# [WORK INSTRUCTIONS]
Copy each line from the data that has the word "CROSS" in it.

-- INPUT RECORDS follows --

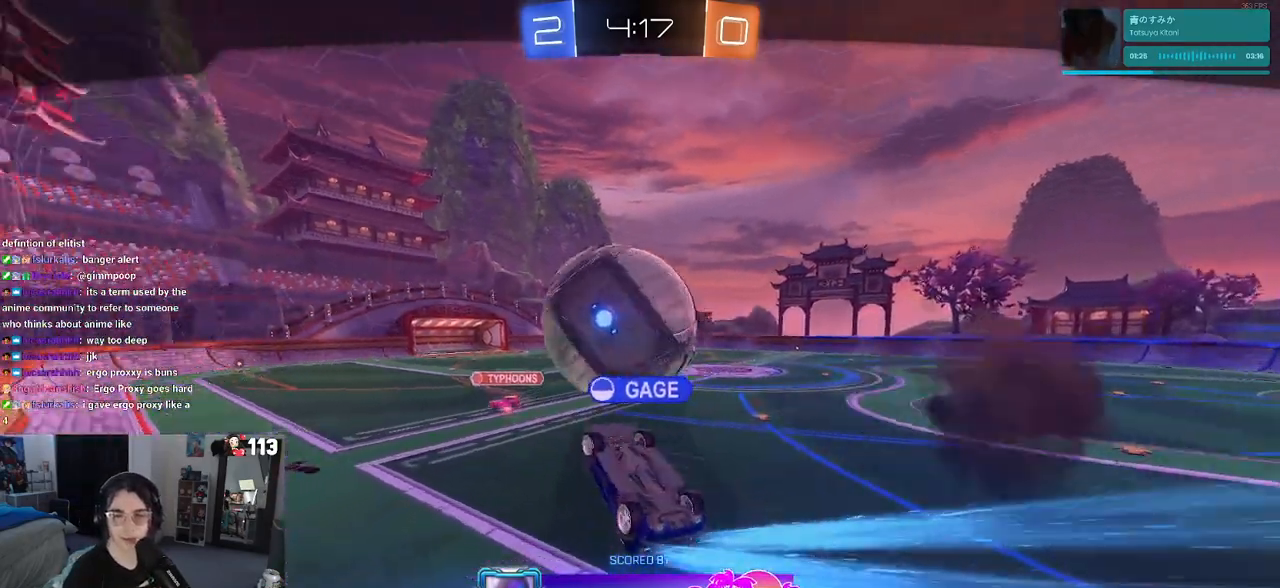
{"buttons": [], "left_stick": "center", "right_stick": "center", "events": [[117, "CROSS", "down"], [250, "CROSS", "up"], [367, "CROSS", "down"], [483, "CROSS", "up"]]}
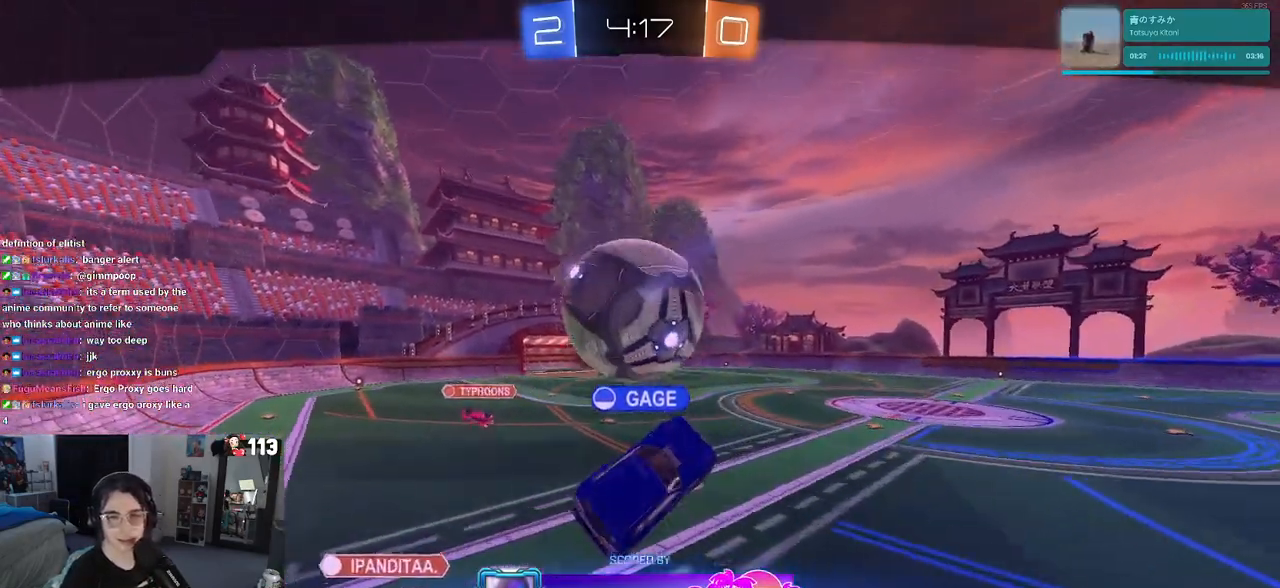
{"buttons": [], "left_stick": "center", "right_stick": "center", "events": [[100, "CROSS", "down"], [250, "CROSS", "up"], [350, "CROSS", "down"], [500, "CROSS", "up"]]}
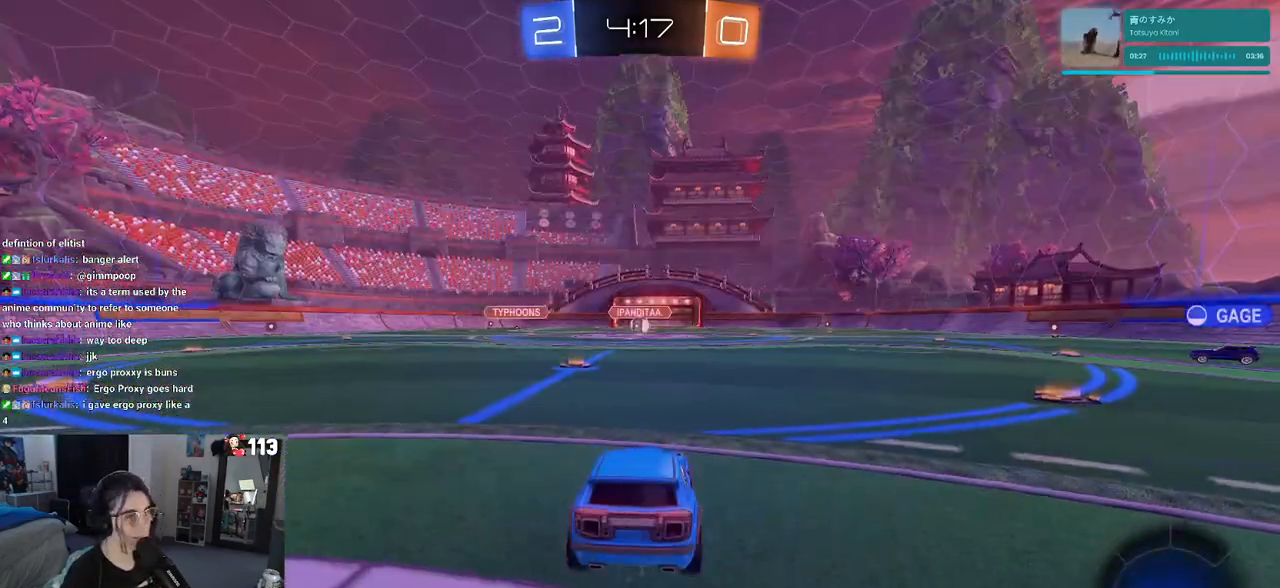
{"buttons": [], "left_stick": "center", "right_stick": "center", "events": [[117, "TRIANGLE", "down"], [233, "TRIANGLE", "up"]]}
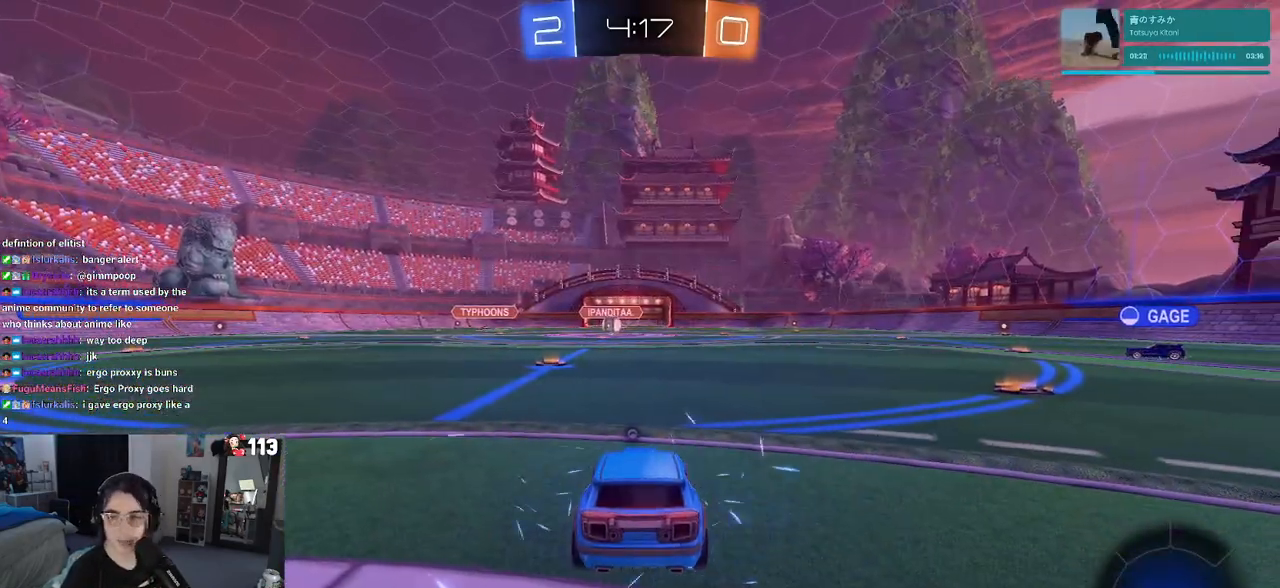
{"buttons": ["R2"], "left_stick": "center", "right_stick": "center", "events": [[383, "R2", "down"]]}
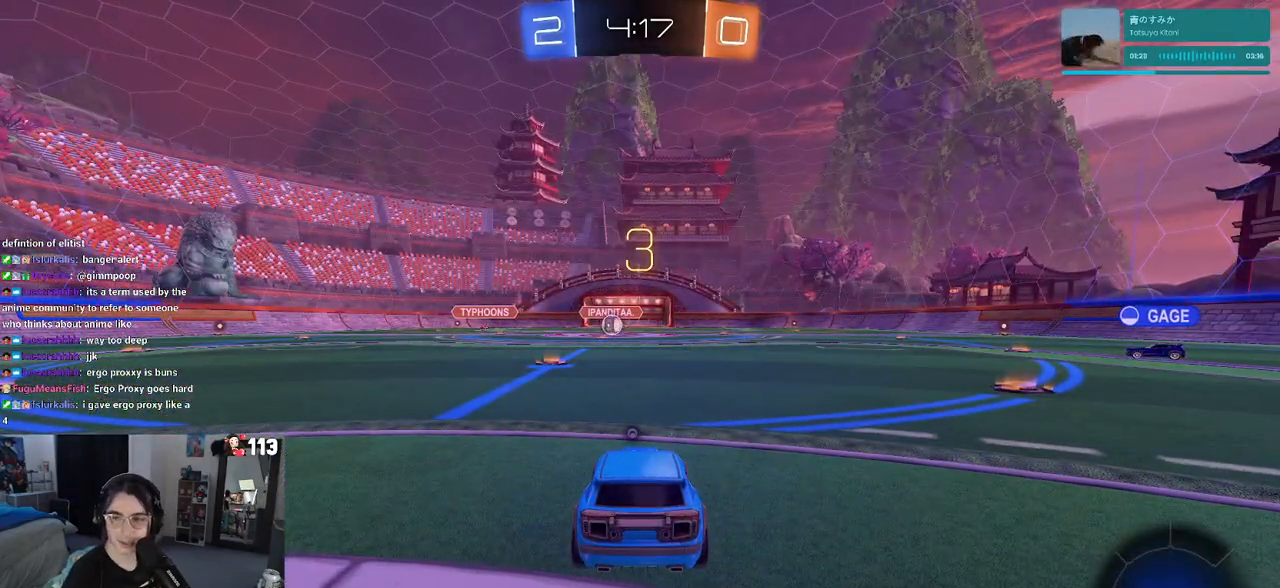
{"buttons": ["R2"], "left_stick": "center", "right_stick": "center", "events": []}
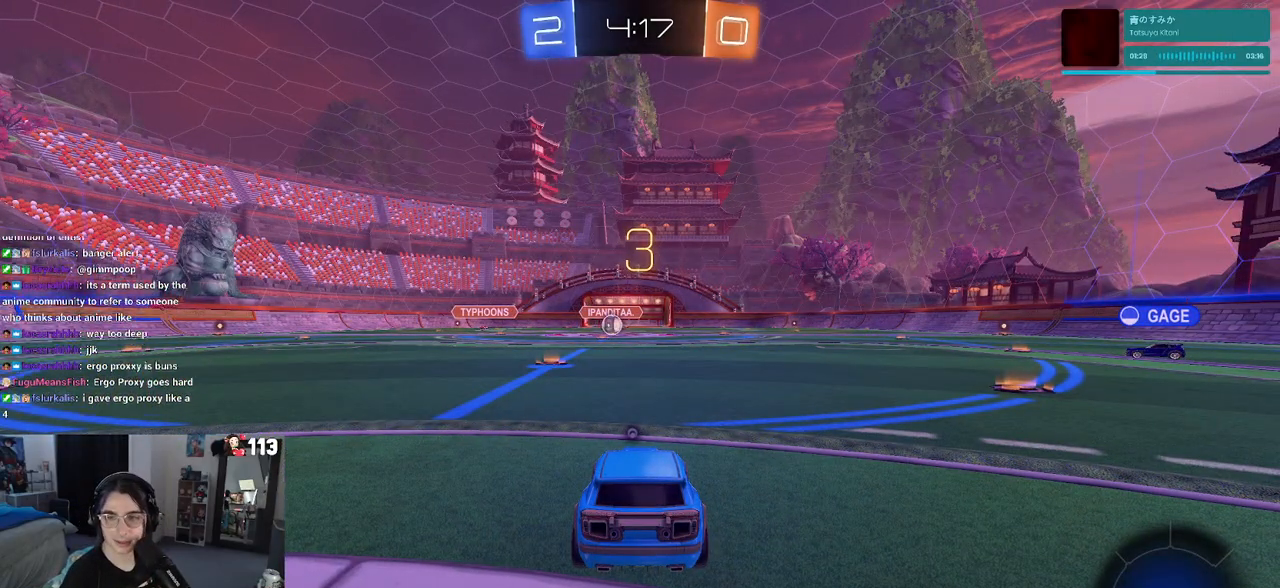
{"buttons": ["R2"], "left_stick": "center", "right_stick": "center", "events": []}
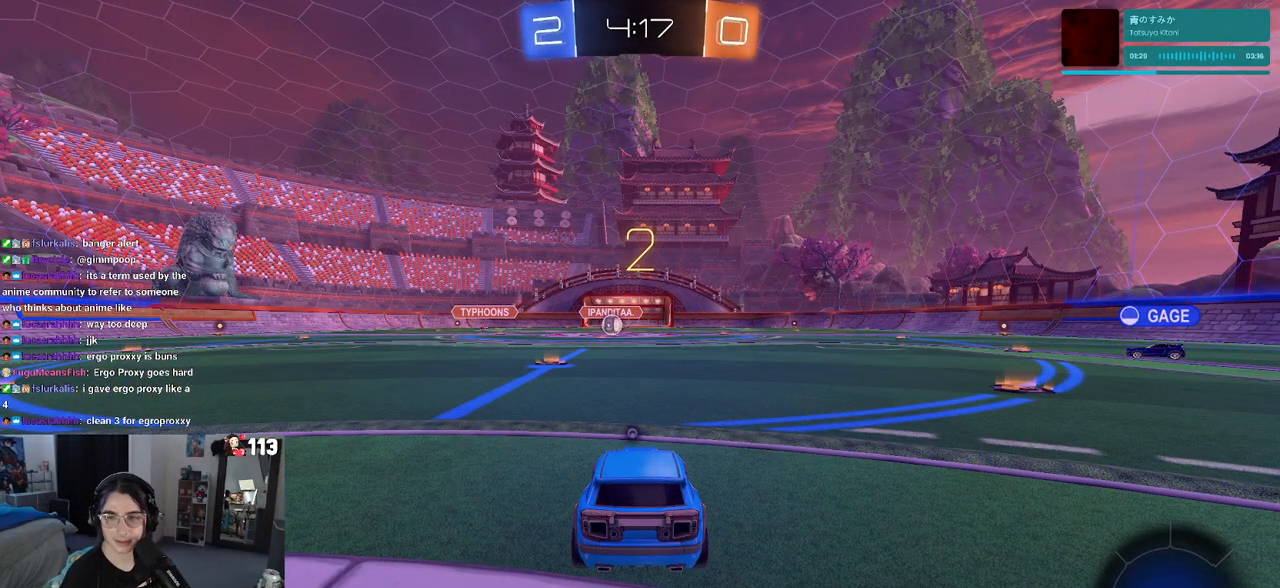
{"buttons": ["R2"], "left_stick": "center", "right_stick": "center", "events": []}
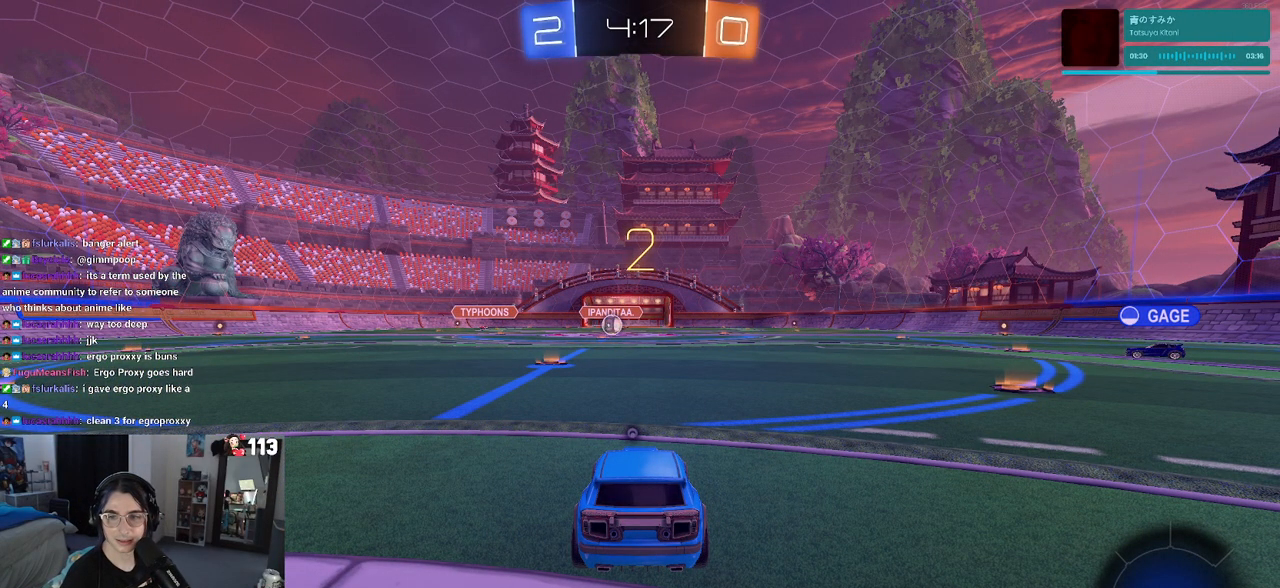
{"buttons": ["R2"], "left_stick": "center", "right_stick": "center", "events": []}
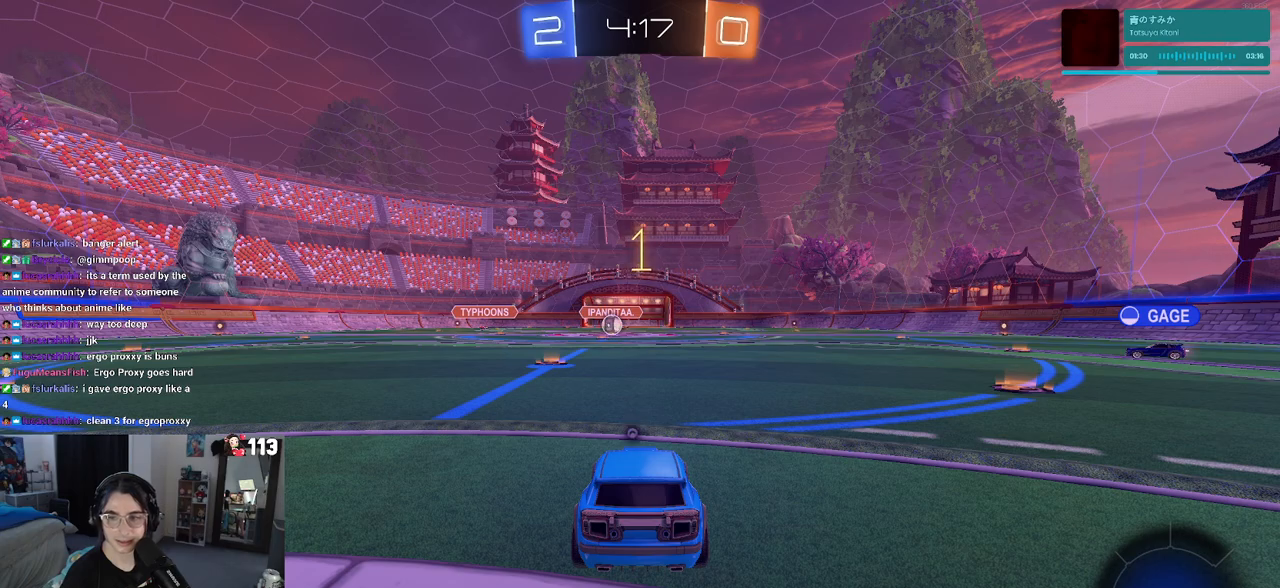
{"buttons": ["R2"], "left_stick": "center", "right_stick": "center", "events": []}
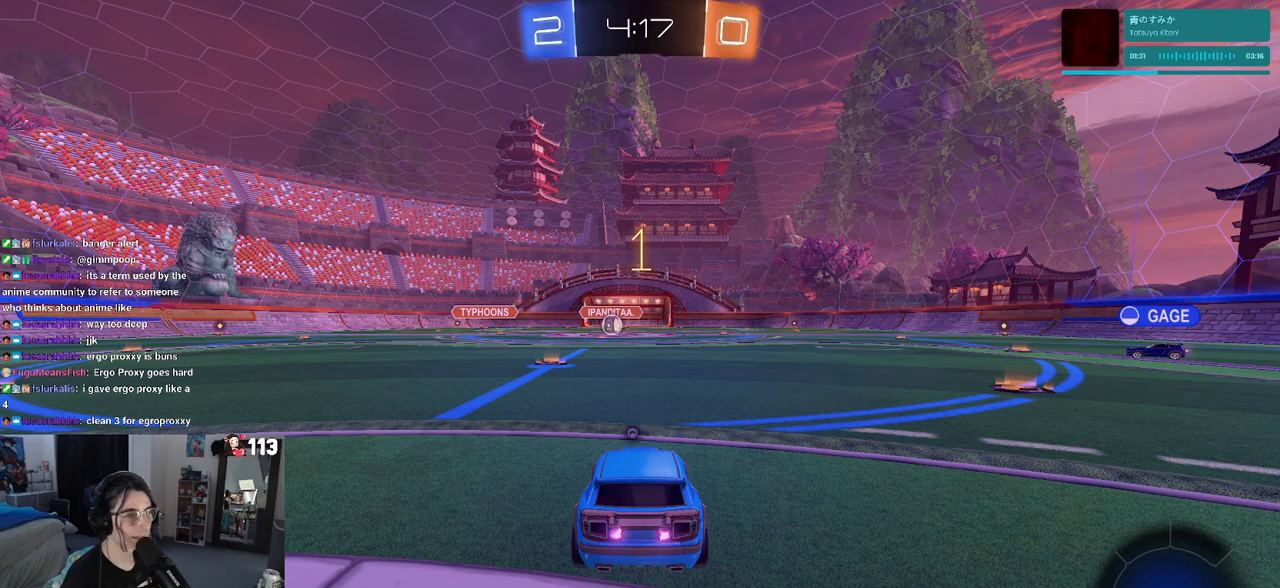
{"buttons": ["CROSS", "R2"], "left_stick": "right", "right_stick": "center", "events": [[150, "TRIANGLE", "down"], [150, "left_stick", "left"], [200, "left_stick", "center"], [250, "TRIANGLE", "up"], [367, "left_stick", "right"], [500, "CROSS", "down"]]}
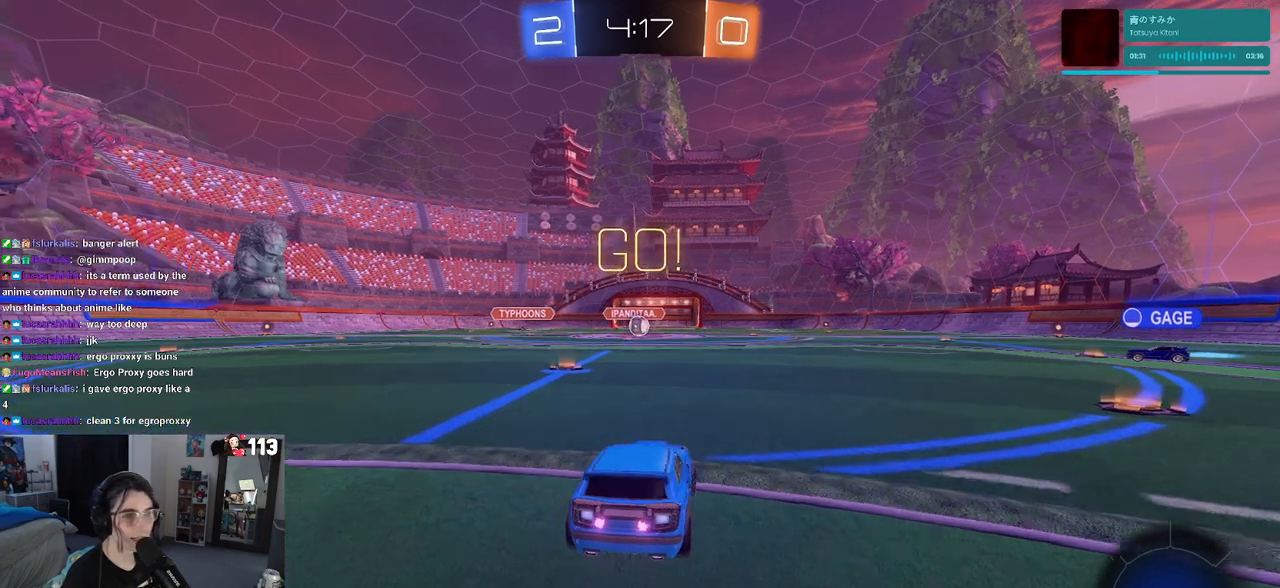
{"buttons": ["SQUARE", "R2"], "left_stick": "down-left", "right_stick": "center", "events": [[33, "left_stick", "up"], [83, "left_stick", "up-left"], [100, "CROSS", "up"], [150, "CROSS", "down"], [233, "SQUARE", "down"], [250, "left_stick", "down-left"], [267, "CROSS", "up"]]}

-- INPUT RECORDS concluded --

# [RESPONSE AREA]
{"buttons": [], "left_stick": "center", "right_stick": "center", "events": [[117, "CROSS", "down"], [250, "CROSS", "up"], [367, "CROSS", "down"], [483, "CROSS", "up"]]}
{"buttons": [], "left_stick": "center", "right_stick": "center", "events": [[100, "CROSS", "down"], [250, "CROSS", "up"], [350, "CROSS", "down"], [500, "CROSS", "up"]]}
{"buttons": ["CROSS", "R2"], "left_stick": "right", "right_stick": "center", "events": [[150, "TRIANGLE", "down"], [150, "left_stick", "left"], [200, "left_stick", "center"], [250, "TRIANGLE", "up"], [367, "left_stick", "right"], [500, "CROSS", "down"]]}
{"buttons": ["SQUARE", "R2"], "left_stick": "down-left", "right_stick": "center", "events": [[33, "left_stick", "up"], [83, "left_stick", "up-left"], [100, "CROSS", "up"], [150, "CROSS", "down"], [233, "SQUARE", "down"], [250, "left_stick", "down-left"], [267, "CROSS", "up"]]}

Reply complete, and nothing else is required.